More telling than the British government's muscular response was that of the correct-thinking British media, best exemplified by The Guardian. On March 24, the newspaper's editorial on the affair carried the ominous title, "Israel and Britain: The rule of law," and described Israel as "an arrogant nation that has overreached itself" -- not just in terms of identity theft, but also land theft. Indeed, it actually devoted more than half of its column to arraigning Israel for rejecting Washington's instructions on settlement build-up in East Jerusalem and refusing to even consider that territory as the site of a future Palestinian capital. If this seemed a non sequitur, then one clearly hadn't grasped a fundamental principle of The Guardian's moral outrage: So incensed was it by an allied nation's covert toying with sensitive British documents that it felt obliged to bring up other instances of Israel's misbehavior in recent months. "Mr Netanyahu has to face the consequences of an ideological stand over East Jerusalem which precludes any other. Here, as in the rest of the West Bank, where the number of Jewish settlers has more than doubled since the Oslo peace accords were signed in 1993, Israel is pre-empting the shape of the final agreement by creating facts on the ground. No deal with the Palestinians can be made in these conditions," The Guardian editorialized.

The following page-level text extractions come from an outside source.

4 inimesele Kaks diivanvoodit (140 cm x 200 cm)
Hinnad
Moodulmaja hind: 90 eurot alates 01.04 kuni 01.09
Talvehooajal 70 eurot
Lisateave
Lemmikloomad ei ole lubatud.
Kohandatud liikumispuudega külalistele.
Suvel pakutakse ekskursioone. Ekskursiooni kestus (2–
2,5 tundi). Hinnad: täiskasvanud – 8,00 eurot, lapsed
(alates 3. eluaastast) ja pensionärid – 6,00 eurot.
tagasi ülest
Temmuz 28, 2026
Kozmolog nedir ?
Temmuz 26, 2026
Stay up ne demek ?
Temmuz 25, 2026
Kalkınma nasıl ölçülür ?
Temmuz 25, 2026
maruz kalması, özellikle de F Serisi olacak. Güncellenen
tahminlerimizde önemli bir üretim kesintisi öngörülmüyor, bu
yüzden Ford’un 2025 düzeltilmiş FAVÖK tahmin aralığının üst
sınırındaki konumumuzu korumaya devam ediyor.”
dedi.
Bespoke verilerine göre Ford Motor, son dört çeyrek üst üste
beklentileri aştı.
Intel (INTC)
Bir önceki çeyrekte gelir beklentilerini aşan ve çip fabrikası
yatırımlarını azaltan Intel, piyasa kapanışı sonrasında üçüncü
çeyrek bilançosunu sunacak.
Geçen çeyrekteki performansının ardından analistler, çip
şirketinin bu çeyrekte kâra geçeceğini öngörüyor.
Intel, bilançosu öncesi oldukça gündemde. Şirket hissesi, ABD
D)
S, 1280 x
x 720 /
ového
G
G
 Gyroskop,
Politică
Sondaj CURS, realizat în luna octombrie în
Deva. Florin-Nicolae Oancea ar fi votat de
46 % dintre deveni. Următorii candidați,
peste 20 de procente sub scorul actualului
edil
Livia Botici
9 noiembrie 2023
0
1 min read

So it was quite expected that The Guardian would be similarly categorical when late last month the FBI arrested a 11-person Russian spy-ring in the United States, and federal prosecutors in their brief disclosed that one paid agent of Moscow, Tracey Foley, had also "travelled on a fraudulent British passport prepared for her by the SVR [Russian foreign intelligence service]." No doubt the liberal broadsheet would mention the arrogant abuse of trust that now exists between two former Cold War antagonists and devote the rest of its column inches to reviewing the evidence of Vladimir Putin's authoritarian tendencies in general, such as his nationalization of Russian television, his silencing of domestic dissidents through murder, arrest, or army conscription, and his imperialist certification of the north Georgian breakaway regions of Abkhazia and South Ossetia as part of the Russian demesne. The KGB's assistance in the "umbrella murder" of Bulgarian defector Georgi Markov on the Waterloo Bridge in 1978 may have been a mite old to merit recapitulation, but surely there'd be a passing reference to the polonium poisoning of British citizen and ex-KGB agent Alexander Litvinenko, which occurred in a Piccadilly sushi joint a mere four years ago?

Such was not the case.

Instead, The Guardian downplayed the whole affair as both silly and inconsequential to U.S.-Russian relations.  In a June 30 leader, "Russian espionage: Spies like us," the paper argued that Moscow Center had demonstrated a "professional ineptitude worth of Inspector Clouseau" since "[t]he advice given to one agent to 'build up, little by little, relations' with a New York financier with powerful political connections is laughable." It scarcely mattered that another alleged agent in the federal indictment, Donald Heathfield, was a Harvard Kennedy School graduate and, according to the less flippant New York Times, went to great lengths to keep up the old school ties as his classmates went on to attain positions of power and prominence such as Felipe Calderone, now the president of Mexico.  Also, unlike assassinations of known terrorists, everyone does espionage, Her Majesty's Secret Service being in the worst possible position to carp after its own Get Smart tactics backfired in the 1990s. No big deal and nothing to see here: "The larger question is whether these attempts to penetrate political and military secrets are not, in the long run, self-defeating."